In January, Cooper launched a proxy contest seeking three seats on the board of the $1.4 billion-asset AmeriServ Financial in Johnstown, Pennsylvania.

But Cooper said he had hoped to avoid a knock-down, drag-out proxy contest at First Foundation. Unlike some of his other contests, Cooper has not called for First Foundation's sale, instead, for the establishment of a board-level committee to evaluate risk and what he described as a "thorough strategic review" of the company's business model.

Moreover, Cooper added he hoped initially that First Foundation, which moved its headquarters to Dallas in 2021 and expressed interest in expanding its Texas footprint, might actually embrace his two board candidates, since Ball and Flores were both Texas residents with "incredible connections and stellar resumes."

"I thought I was doing them a favor," Cooper said.

**CERTAIN INFORMATION CONCERNING THE PARTICIPANTS**

Driver Management Company LLC, together with the other participants named herein (collectively, "Driver"), has filed a preliminary proxy statement and accompanying WHITE universal proxy card with the Securities and Exchange Commission ("SEC") to be used to solicit votes for the election of its highly-qualified director nominee at the 2023 annual meeting of stockholders of First Foundation Inc., a Delaware corporation (the "Company").

DRIVER STRONGLY ADVISES ALL STOCKHOLDERS OF THE COMPANY TO READ THE PROXY STATEMENT AND OTHER PROXY MATERIALS AS THEY BECOME AVAILABLE BECAUSE THEY WILL CONTAIN IMPORTANT INFORMATION. SUCH PROXY MATERIALS WILL BE AVAILABLE AT NO CHARGE ON THE SEC'S WEB SITE AT <u>HTTP://WWW.SEC.GOV</u>. IN ADDITION, THE PARTICIPANTS IN THIS PROXY SOLICITATION WILL PROVIDE COPIES OF THE PROXY STATEMENT WITHOUT CHARGE, WHEN AVAILABLE, UPON REQUEST. REQUESTS FOR COPIES SHOULD BE DIRECTED TO THE PARTICIPANTS' PROXY SOLICITOR.

The participants in the proxy solicitation are anticipated to be Driver Management Company LLC ("Driver Management"), Driver Opportunity Partners I LP ("Driver Opportunity"), J. Abbott R. Cooper, and Allison Ball.

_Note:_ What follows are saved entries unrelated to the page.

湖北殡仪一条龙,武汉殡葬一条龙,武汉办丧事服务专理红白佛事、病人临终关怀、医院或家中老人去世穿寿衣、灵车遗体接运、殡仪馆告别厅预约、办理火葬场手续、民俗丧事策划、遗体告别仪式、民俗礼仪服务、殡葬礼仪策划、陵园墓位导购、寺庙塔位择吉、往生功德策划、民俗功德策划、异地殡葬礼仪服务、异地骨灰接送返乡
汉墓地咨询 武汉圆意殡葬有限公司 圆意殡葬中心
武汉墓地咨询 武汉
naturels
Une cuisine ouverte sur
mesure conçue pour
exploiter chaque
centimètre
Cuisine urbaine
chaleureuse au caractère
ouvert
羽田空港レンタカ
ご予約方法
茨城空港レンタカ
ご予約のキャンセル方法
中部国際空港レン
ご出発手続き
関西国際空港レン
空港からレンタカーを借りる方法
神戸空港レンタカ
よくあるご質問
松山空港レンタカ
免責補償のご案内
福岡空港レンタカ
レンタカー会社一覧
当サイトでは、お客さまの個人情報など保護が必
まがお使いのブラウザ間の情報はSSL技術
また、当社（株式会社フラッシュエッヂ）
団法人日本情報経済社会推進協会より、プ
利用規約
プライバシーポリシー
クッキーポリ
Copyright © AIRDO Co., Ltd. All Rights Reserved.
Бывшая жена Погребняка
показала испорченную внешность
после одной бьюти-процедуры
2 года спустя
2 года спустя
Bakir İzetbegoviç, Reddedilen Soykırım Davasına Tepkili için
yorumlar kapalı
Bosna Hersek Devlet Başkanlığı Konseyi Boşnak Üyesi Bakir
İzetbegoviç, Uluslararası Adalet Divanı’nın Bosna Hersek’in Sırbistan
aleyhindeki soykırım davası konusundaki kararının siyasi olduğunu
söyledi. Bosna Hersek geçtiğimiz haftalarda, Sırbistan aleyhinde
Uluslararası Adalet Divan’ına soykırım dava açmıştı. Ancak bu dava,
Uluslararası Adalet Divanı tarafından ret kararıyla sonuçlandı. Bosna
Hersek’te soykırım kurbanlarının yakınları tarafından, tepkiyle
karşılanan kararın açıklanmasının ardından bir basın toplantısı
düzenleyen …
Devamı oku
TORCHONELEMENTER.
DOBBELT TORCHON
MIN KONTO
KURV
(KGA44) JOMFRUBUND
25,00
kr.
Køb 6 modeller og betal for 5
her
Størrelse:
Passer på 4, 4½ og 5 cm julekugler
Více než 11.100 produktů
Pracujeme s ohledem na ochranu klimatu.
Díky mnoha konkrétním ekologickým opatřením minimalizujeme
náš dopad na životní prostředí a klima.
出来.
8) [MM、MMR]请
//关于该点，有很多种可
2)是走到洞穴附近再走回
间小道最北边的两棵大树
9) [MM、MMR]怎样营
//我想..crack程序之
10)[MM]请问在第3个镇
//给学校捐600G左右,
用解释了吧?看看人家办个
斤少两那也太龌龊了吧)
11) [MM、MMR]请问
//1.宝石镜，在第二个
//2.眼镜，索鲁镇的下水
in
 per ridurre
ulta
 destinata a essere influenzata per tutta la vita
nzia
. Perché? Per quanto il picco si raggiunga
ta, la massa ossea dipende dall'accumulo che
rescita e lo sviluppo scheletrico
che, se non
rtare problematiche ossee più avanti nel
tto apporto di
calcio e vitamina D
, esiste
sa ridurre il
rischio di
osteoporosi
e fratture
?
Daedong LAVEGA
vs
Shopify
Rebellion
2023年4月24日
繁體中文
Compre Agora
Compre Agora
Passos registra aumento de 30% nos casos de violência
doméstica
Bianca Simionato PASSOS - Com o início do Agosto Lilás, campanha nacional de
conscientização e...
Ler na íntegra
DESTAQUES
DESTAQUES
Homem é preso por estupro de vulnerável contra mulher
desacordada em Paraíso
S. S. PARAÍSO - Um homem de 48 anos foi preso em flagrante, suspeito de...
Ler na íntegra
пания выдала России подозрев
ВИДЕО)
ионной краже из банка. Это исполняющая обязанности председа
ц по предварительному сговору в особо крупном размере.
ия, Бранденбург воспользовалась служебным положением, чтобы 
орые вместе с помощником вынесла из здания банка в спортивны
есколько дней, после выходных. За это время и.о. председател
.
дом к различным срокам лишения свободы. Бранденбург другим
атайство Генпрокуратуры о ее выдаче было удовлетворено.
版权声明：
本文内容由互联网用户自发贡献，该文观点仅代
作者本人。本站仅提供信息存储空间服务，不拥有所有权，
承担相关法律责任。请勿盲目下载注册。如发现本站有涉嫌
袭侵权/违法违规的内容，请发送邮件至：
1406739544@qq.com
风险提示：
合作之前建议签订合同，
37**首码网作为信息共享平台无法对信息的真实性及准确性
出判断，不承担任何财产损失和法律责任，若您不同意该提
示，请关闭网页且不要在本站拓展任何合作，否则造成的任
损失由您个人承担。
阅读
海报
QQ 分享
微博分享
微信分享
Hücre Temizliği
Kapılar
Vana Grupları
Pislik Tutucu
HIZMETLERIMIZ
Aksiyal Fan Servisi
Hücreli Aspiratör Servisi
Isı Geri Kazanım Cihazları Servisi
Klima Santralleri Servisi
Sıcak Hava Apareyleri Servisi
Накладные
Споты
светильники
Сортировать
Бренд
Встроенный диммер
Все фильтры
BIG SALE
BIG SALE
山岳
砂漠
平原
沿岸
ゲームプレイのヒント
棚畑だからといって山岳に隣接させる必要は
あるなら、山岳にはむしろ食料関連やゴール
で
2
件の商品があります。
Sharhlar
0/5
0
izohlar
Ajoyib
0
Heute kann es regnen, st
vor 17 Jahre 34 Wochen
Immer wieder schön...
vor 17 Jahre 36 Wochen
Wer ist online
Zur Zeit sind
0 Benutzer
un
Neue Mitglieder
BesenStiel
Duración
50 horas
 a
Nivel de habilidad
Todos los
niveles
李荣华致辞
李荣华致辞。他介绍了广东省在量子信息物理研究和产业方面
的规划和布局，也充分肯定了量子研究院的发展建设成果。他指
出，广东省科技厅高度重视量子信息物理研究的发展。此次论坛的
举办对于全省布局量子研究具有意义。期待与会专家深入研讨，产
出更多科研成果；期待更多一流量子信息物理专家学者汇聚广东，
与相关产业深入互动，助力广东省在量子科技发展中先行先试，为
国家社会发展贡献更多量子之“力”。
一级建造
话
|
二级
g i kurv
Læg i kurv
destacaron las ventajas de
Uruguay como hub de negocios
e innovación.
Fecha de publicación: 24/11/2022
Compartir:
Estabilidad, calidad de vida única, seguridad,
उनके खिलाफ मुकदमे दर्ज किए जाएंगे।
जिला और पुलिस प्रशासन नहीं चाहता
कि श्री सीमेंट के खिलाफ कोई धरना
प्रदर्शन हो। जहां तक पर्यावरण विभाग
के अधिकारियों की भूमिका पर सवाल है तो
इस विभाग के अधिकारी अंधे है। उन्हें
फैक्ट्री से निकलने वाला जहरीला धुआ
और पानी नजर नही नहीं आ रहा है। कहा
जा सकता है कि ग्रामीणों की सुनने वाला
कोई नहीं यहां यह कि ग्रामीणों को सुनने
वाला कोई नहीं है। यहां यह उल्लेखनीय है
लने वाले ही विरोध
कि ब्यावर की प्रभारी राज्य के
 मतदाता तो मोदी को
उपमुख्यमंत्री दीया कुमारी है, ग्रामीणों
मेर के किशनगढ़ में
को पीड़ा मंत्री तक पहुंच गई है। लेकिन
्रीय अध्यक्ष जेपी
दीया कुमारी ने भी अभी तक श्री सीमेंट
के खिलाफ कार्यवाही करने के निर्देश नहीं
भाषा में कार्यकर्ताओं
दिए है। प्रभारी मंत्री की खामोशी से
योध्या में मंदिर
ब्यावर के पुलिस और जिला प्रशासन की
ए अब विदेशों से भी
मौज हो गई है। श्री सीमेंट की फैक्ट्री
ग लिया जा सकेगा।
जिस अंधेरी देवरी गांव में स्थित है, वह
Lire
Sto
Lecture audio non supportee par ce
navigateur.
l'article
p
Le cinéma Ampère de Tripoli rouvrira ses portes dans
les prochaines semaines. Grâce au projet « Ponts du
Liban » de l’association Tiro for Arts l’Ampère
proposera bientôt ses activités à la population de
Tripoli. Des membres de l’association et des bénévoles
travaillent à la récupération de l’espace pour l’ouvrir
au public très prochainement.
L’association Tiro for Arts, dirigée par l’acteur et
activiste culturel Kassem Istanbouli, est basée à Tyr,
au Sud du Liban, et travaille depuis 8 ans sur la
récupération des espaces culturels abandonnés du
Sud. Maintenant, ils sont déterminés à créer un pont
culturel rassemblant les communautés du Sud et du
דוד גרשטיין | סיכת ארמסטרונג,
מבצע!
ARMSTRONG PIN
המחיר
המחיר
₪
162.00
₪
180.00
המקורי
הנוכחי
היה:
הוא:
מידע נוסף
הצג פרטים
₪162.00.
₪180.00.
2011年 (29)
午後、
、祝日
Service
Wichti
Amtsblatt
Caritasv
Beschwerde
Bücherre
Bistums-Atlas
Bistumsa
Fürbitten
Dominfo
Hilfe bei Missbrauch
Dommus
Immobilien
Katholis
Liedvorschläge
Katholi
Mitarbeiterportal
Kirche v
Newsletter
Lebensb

As of the date hereof, the participants in the proxy solicitation beneficially own in the aggregate 327,000 shares of Common Stock, par value $0.001 per share, of the Company (the "Common Stock"). As of the date hereof, Driver Opportunity directly beneficially owns 106,000 shares of Common Stock, including 1,000 shares held in record name. Driver Management, as the general partner of Driver Opportunity and investment manager to certain separately managed accounts (the "SMAs"), may be deemed to beneficially own the (i) 106,000 shares of Common Stock directly beneficially owned by Driver Opportunity and (ii) 221,000 shares of Common Stock held in the SMAs. Mr. Cooper, as the managing member of Driver Management, may be deemed to beneficially own the (i) 106,000 shares of Common Stock directly beneficially owned by Driver Opportunity and (ii) 221,000 shares of Common Stock held in the SMAs. As of the date hereof, Ms. Ball does not own beneficially or of record any securities of the Company.